The jungles of the Balamakú ecological reserve in the Yucatan Peninsula have recently offered a remarkable glimpse of an ancient Maya city, one likely to be regionally prominent. Although it is more than 1,000 years old, this city was not known until the modern age. Its rediscovery comes thanks to airborne laser scanning (LiDAR) and subsequent archeology on the ground.
Stuck some 37 miles deep in the jungle, a research team—led by Ivan Ṡprajc, an archeology professor from Slovenia who has been leading work on the Yucatan Peninsula since 1996—took aerial scanning information to discover the true location of a 1,000-year-old Maya city complete with complex buildings, ball plazas, and even a site.
Highlighted by several pyramidal structures over 50 feet tall, the city is perched on a peninsula of high land surrounded by extensive wetlands. The 123-acre site includes three plazas containing “imposing buildings and surrounded by several patio groups,” according to Mexico’s National Institute of Anthropology and History (INAH), the group working to explore the densely vegetated reserve in the state of Campeche.
“Between the two main squares there is a complex made up of several low and elongated structures, arranged almost in concentric circles” says Ṡprajc in a statement translated from Spanish. “A ball game is also included.”
A causeway connects the south-east complex with the north-west part, where most of the construction rests. It is highlighted by a pyramid that rises 82 feet above the natural terrain.
The researchers named the newly discovered city Ocomtún, “stone column” in Yucatec Maya. The multiple cylindrical columns discovered probably served as entrances to the upper rooms of the building.
As the team searched the site, they continued to locate structures leading to the La Rigueña River that included steps, monolithic columns, and central altars. The team also discovered an area for a ball field and the possibility of either markets or space for community rituals.
“The site served as an important center at the regional level,” Ṡprajc says, “probably during the Classic period (250-1000 AD).
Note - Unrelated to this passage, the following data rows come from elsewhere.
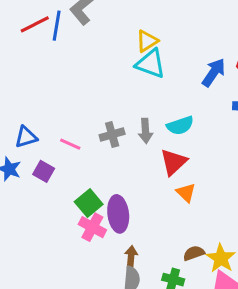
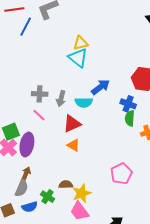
blue line: (57, 26) -> (26, 27), moved
blue arrow: (214, 72) -> (101, 87), moved
pink line: (70, 144) -> (39, 115), moved
orange triangle: (186, 193) -> (73, 145), turned -32

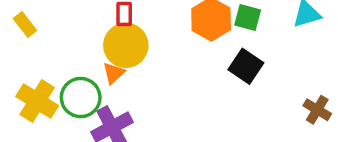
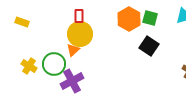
yellow rectangle: (25, 24) -> (22, 22), turned -32
yellow cross: (37, 101) -> (29, 66), size x0.7

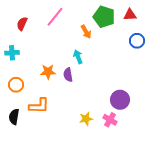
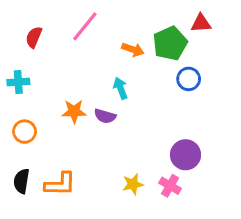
green pentagon: (104, 17) -> (170, 43), moved, turned 30
orange arrow: (86, 32) -> (133, 50), turned -40
blue circle: (137, 41) -> (189, 79), moved
purple semicircle: (68, 75) -> (105, 116), turned -64
orange L-shape: (39, 106) -> (60, 184), moved

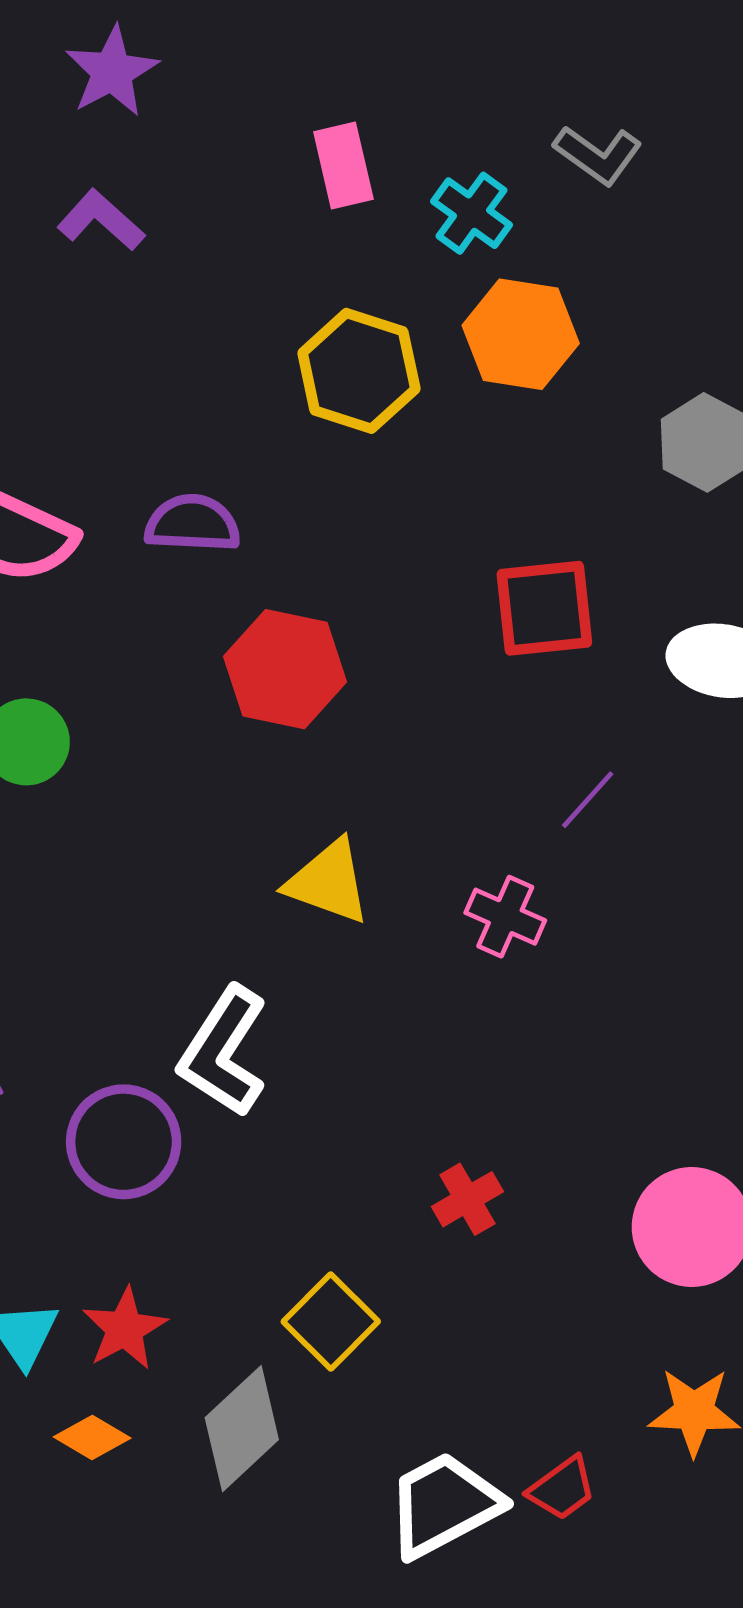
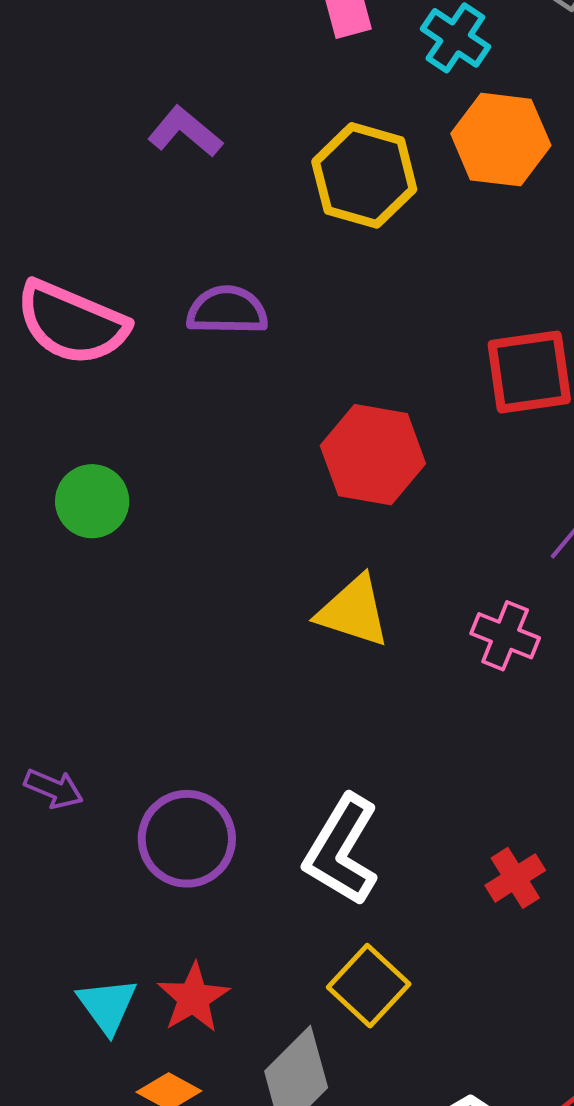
purple L-shape: (101, 220) -> (185, 132), moved
red hexagon: (285, 669) -> (373, 455), moved
white L-shape: (223, 1052) -> (342, 850), moved
red cross: (467, 1199) -> (515, 878), moved

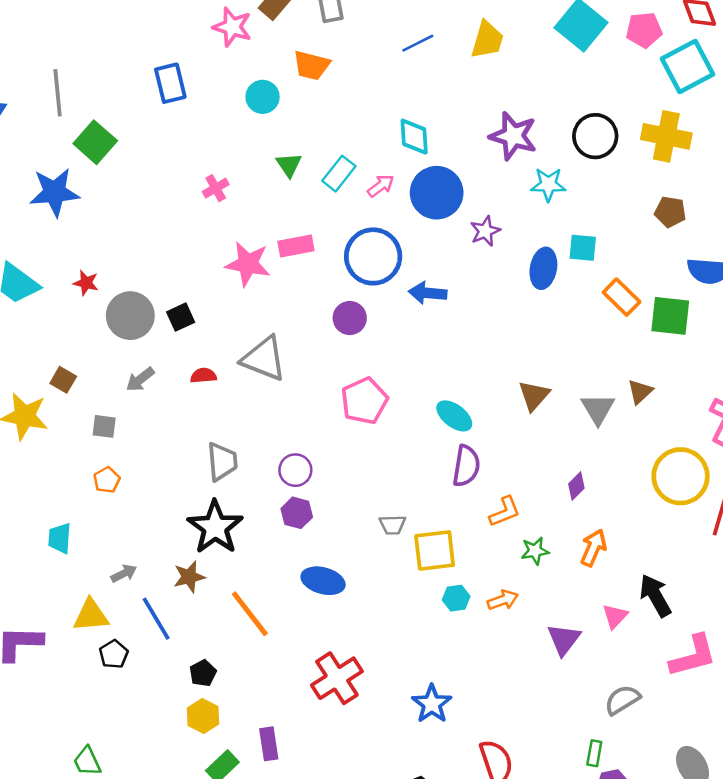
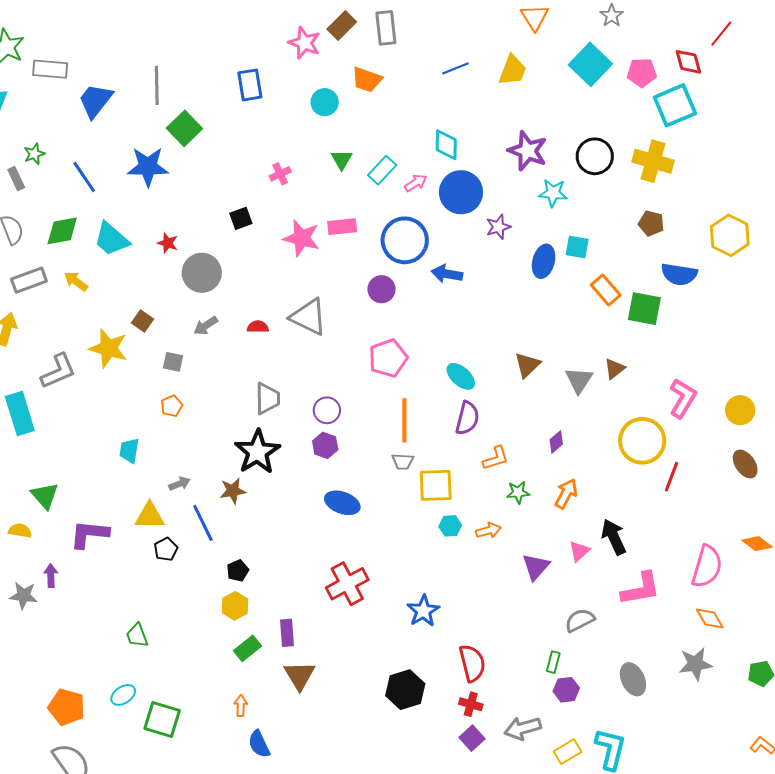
black square: (181, 317) -> (241, 218), moved
orange line: (250, 614) -> (404, 420), moved, turned 33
The most common ceramic types that we collected on the surface and in some test pits are from the Late Classic (600-800 AD); however, the analysis of samples of this material will offer us more reliable data about the occupation.”
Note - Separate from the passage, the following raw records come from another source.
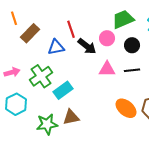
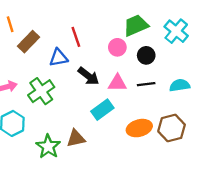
black arrow: (87, 46) -> (89, 76), moved
cyan rectangle: (63, 90) -> (102, 110), moved
orange ellipse: (126, 108) -> (139, 128), turned -55
green star: (47, 124) -> (48, 146), turned -30

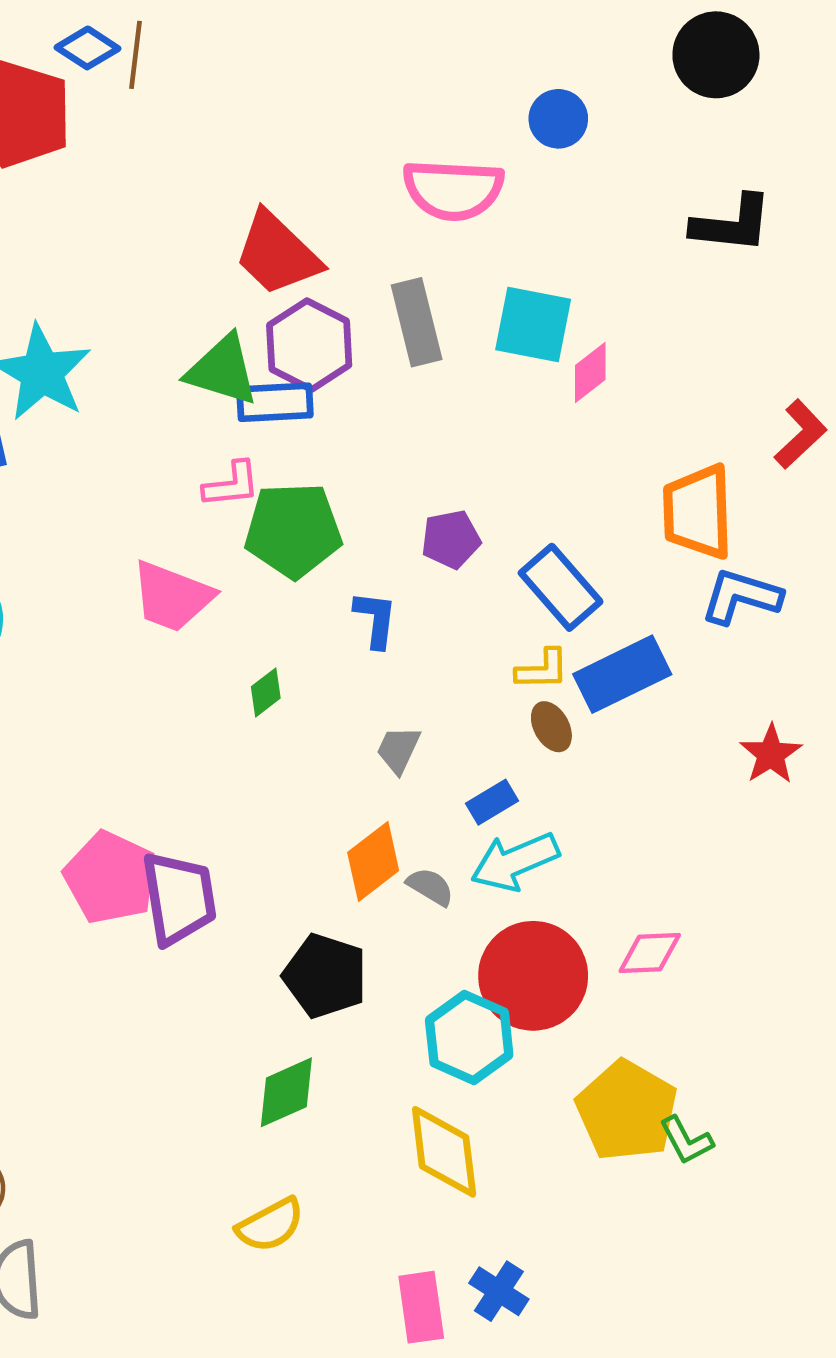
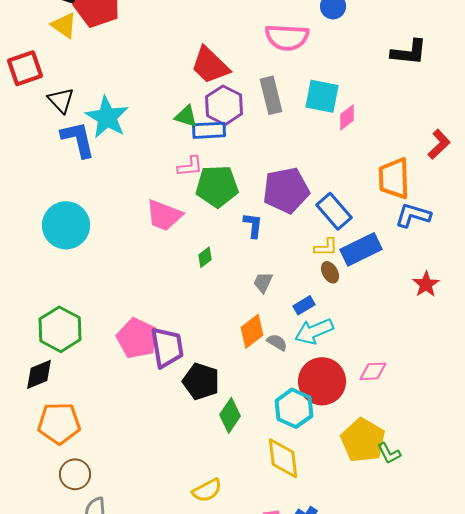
green triangle: (222, 370) -> (186, 116), size x0.7
purple pentagon: (451, 539) -> (286, 190), size x1.8
black pentagon: (325, 976) -> (201, 381), moved
green diamond: (286, 1092) -> (230, 415), moved, turned -32

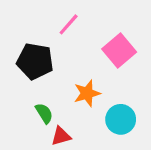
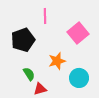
pink line: (69, 24) -> (45, 16), turned -42
black pentagon: (35, 61) -> (23, 40), turned -30

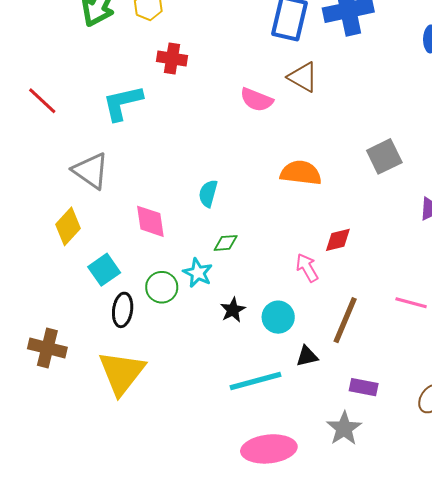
The team believes that the site of Ocomtún underwent alterations sometime around 1000 AD, thanks to the shrines in the center of the patio and squares. “A reflection of the ideological and population changes in times of crisis,” explains Ṡprajc, “which, finally, until the 10th century led to the collapse of the complex sociopolitical organization and the drastic demographic decline in the Maya Central Lowlands.”
Located between 18 and 31 miles from three other Maya cities discovered in the last decade, exploration of the Balamakú ecological reserve continues to offer exciting finds. The discovery of Ocomtún may be the most attractive.